The United Nations today launched a new campaign to raise awareness about the links between organized crime and the trade in counterfeit goods, which amounts to $250 billion a year.

The United Nations today launched a new campaign to raise awareness about the links between organized crime and the trade in counterfeit goods, which amounts to $250 billion a year.

The campaign – ‘Counterfeit: Don’t buy into organized crime’ – informs consumers that buying counterfeit goods could be funding organized criminal groups, putting consumer health and safety at risk and contributing to other ethical and environmental concerns.

Launched by the Vienna-based UN Office on Drugs and Crime (UNODC), the campaign centres around a new public service announcement which will be featured on the NASDAQ screen in New York’s Times Square today and aired on several global television stations from January.

Through the campaign, consumers are urged to look beyond counterfeit goods and to understand the serious repercussions of this illicit trade, which provides criminals with a significant source of income and facilitates the laundering of other illicit proceeds.

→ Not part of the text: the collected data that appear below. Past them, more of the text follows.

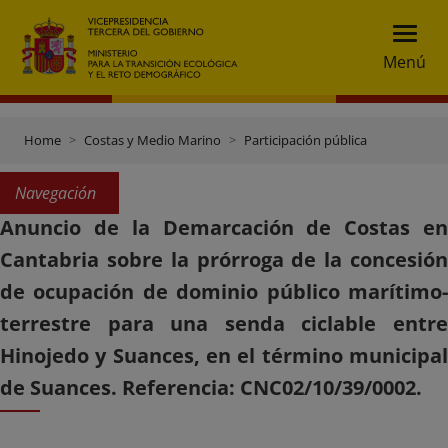
Menú
Home
Costas y Medio Marino
Participación pública
Navegación
Anuncio de la Demarcación de Costas en
Cantabria sobre la prórroga de la concesión
de ocupación de dominio público marítimo-
terrestre para una senda ciclable entre
Hinojedo y Suances, en el término municipal
de Suances. Referencia: CNC02/10/39/0002.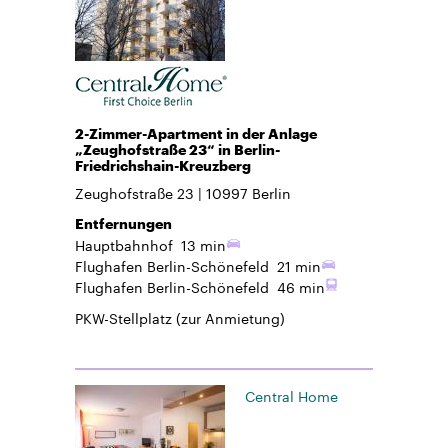
2-Zimmer-Apartment in der Anlage
„Zeughofstraße 23“ in Berlin-
Friedrichshain-Kreuzberg
Zeughofstraße 23
10997
Berlin
Entfernungen
Hauptbahnhof
13 min
Flughafen Berlin-Schönefeld
21 min
Flughafen Berlin-Schönefeld
46 min
PKW-Stellplatz
(zur Anmietung)
Central Home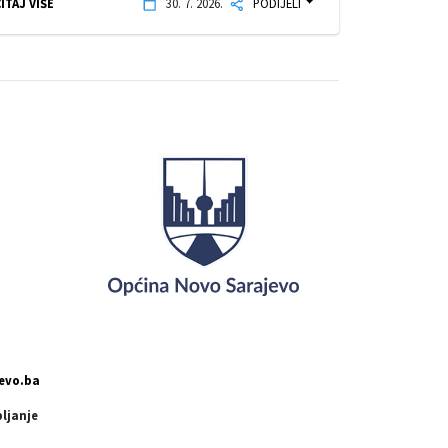
ITAJ VIŠE
30. 7. 2026.
PODIJELI
evo.ba
pljanje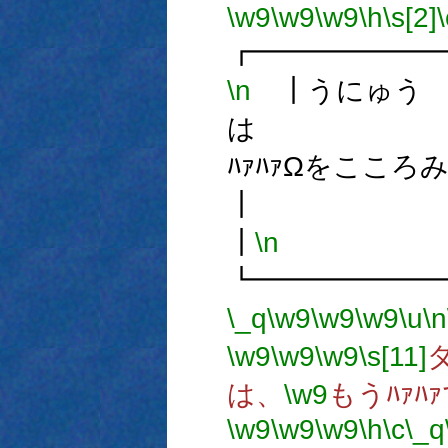
\w9
\w9
\w9
\h
\s[2]
\
┏━━━━━━
\n
┃うにゅう
は
ﾊｧﾊｧΩを
┃
\n
┗━━━━━━
\_q
\w9
\w9
\w9
\u
\n
\w9
\w9
\w9
\s[11]
は、
\w9
もうﾊｧﾊ
\w9
\w9
\w9
\h
\c
\_q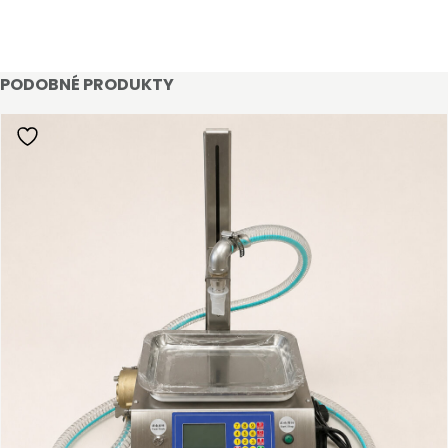
PODOBNÉ PRODUKTY
STAŇTE SE KLIENTEM
Stát se klientem velkoobchodu Bohéme Collection
je jednoduché, stačí podnikat a mít platné IČO.
Kromě snadnějšího procesu objednávek můžete
získat slevy až do výše 25 % v závislosti na velikosti
vašeho zařízení.
Registrovat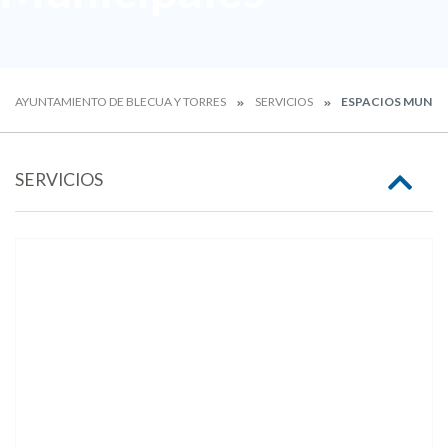
AYUNTAMIENTO DE BLECUA Y TORRES
SERVICIOS
ESPACIOS MUNIC
SERVICIOS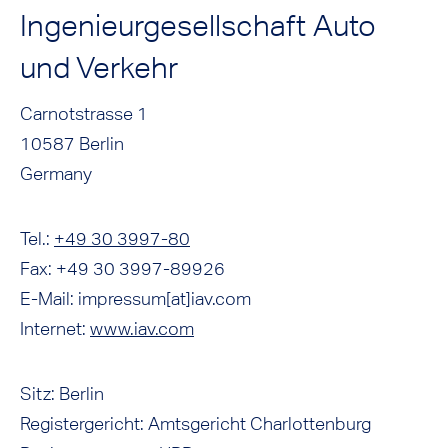
Ingenieurgesellschaft Auto
und Verkehr
Carnotstrasse 1
10587 Berlin
Germany
Tel.:
+49 30 3997-80
Fax: +49 30 3997-89926
E-Mail: impressum[at]iav.com
Internet:
www.iav.com
Sitz: Berlin
Registergericht: Amtsgericht Charlottenburg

“As a crime which touches virtually everyone in one way or another, counterfeit goods pose a serious risk to consumer health and safety,” UNODC states in a news release. “With no legal regulation and very little recourse, consumers are exposed to risk from unsafe and ineffective products since faulty counterfeit goods can lead to injury and, in some cases, death.”

Tyres, brake pads and airbags, aeroplane parts, electrical consumer goods, baby formula and children’s toys are just some of the many different items which have been counterfeited, according to UNODC.

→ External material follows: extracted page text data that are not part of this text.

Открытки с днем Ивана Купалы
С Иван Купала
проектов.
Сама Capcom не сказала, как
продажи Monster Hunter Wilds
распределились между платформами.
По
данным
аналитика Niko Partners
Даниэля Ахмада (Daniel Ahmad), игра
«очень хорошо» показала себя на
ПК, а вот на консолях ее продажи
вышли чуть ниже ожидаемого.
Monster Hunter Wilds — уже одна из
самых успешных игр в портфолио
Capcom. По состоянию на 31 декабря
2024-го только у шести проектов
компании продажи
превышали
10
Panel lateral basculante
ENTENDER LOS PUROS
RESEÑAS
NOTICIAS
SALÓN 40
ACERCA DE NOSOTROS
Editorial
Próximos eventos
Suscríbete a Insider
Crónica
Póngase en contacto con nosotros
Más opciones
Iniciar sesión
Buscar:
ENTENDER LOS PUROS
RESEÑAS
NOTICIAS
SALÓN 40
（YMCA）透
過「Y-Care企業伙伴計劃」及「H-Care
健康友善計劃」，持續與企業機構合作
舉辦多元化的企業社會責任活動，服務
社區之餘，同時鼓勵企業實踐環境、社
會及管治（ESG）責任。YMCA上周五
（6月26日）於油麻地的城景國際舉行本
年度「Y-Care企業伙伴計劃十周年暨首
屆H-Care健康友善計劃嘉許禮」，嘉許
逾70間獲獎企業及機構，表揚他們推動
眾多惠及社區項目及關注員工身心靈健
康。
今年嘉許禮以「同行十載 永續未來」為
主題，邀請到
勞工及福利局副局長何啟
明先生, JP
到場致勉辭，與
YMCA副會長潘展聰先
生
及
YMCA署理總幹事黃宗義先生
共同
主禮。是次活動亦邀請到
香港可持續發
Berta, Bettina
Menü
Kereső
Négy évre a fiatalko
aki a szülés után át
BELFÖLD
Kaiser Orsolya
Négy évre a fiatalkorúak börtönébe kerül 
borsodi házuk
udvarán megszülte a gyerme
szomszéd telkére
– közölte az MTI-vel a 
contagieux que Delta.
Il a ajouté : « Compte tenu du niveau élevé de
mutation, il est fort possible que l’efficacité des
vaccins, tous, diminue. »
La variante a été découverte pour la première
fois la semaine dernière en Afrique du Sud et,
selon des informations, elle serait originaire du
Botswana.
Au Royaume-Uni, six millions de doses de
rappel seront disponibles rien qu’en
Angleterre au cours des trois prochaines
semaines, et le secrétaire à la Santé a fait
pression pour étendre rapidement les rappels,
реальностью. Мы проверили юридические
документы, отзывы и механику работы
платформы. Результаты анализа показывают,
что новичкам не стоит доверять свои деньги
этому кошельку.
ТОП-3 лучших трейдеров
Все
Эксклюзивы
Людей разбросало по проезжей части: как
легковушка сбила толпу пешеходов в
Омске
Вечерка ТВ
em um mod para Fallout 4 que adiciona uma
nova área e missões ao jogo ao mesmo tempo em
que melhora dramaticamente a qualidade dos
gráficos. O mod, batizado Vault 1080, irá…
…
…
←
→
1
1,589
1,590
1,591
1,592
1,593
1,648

Fraudulent medicines also present a serious health risk to consumers, the agency pointed out. Criminal activity in this area is big business: the sale of fraudulent medicines from East Asia and the Pacific to South-East Asia and Africa alone amounts to some $5 billion per year.

“At the very least, fraudulent medicines have been found to contain no active ingredients, while at their worst they can contain unknown and potentially harmful chemicals,” said UNODC.

The list of fraudulent medicines is extensive, and can range from ordinary painkillers and antihistamines, to ‘lifestyle’ medicines, such as those taken for weight loss and sexual dysfunction, to life-saving medicines including those for the treatment of cancer and heart disease.

“In comparison to other crimes such as drug trafficking, the production and distribution of counterfeit goods present a low-risk/high-profit opportunity for criminals,” noted UNODC Executive Director Yury Fedotov.

“Counterfeiting feeds money laundering activities and encourages corruption. There is also evidence of some involvement or overlap with drug trafficking and other serious crimes,” he said.

UNODC also noted that counterfeiting involves a range of ethical issues that are often overlooked, including labour exploitation and migrant smuggling, as well as poses environmental challenges due to the lack of any regulations.